Dataset entries
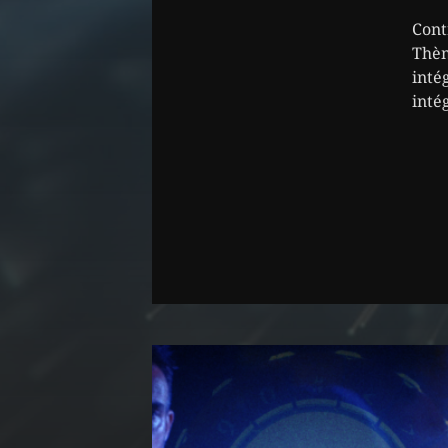
Cont
Thèm
inté
intég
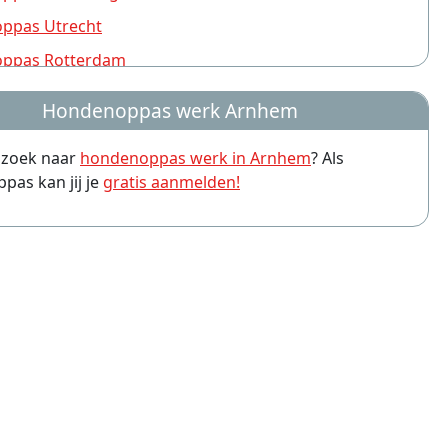
ppas Utrecht
ppas Rotterdam
ppas Nijmegen
Hondenoppas werk Arnhem
ppas Groningen
p zoek naar
hondenoppas werk in Arnhem
? Als
ppas Almere
as kan jij je
gratis aanmelden!
ppas Amersfoort
ppas Leiden
ppas Zwolle
ppas Eindhoven
ppas Breda
ppas Haarlem
ppas Apeldoorn
ppas Tilburg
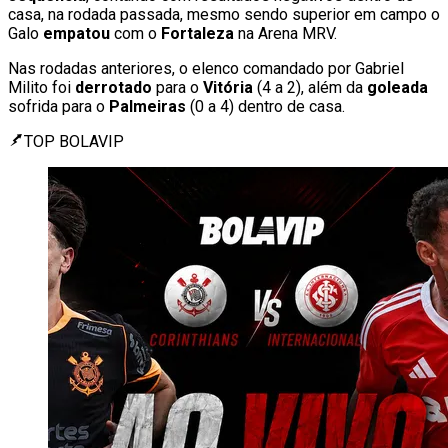
casa, na rodada passada, mesmo sendo superior em campo o
Galo
empatou
com o
Fortaleza
na Arena MRV.
Nas rodadas anteriores, o elenco comandado por Gabriel
Milito foi
derrotado
para o
Vitória
(4 a 2), além da
goleada
sofrida para o
Palmeiras
(0 a 4) dentro de casa.
TOP BOLAVIP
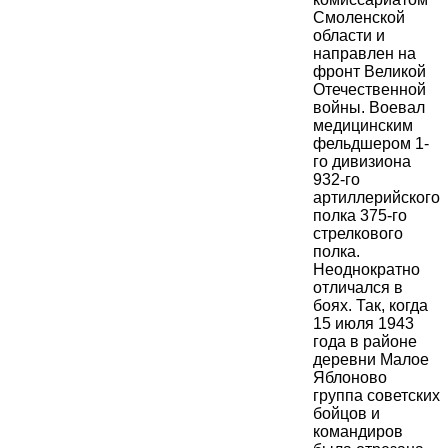
Смоленской
области и
направлен на
фронт Великой
Отечественной
войны. Воевал
медицинским
фельдшером 1-
го дивизиона
932-го
артиллерийского
полка 375-го
стрелкового
полка.
Неоднократно
отличался в
боях. Так, когда
15 июля 1943
года в районе
деревни Малое
Яблоново
группа советских
бойцов и
командиров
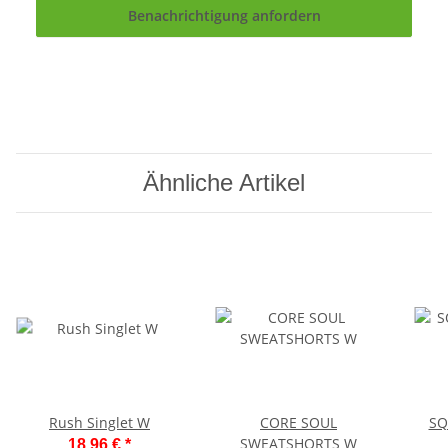
Benachrichtigung anfordern
Ähnliche Artikel
Rush Singlet W
CORE SOUL
SQ
SWEATSHORTS W
18,96 €
*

Exercise goal: Rewrite the text of all the records with "Arnhem" swapped for "Den Haag" and nothing else changed. Leave the pictures out.

Written answer:
Cont
Thèm
inté
intég
ppas Utrecht
ppas Rotterdam
ppas Nijmegen
Hondenoppas werk Den Haag
ppas Groningen
p zoek naar
hondenoppas werk in Den Haag
? Als
ppas Almere
as kan jij je
gratis aanmelden!
ppas Amersfoort
ppas Leiden
ppas Zwolle
ppas Eindhoven
ppas Breda
ppas Haarlem
ppas Apeldoorn
ppas Tilburg
casa, na rodada passada, mesmo sendo superior em campo o
Galo
empatou
com o
Fortaleza
na Arena MRV.
Nas rodadas anteriores, o elenco comandado por Gabriel
Milito foi
derrotado
para o
Vitória
(4 a 2), além da
goleada
sofrida para o
Palmeiras
(0 a 4) dentro de casa.
TOP BOLAVIP
Смоленской
области и
направлен на
фронт Великой
Отечественной
войны. Воевал
медицинским
фельдшером 1-
го дивизиона
932-го
артиллерийского
полка 375-го
стрелкового
полка.
Неоднократно
отличался в
боях. Так, когда
15 июля 1943
года в районе
деревни Малое
Яблоново
группа советских
бойцов и
командиров
Benachrichtigung anfordern
Ähnliche Artikel
Rush Singlet W
CORE SOUL
SQ
SWEATSHORTS W
18,96 €
*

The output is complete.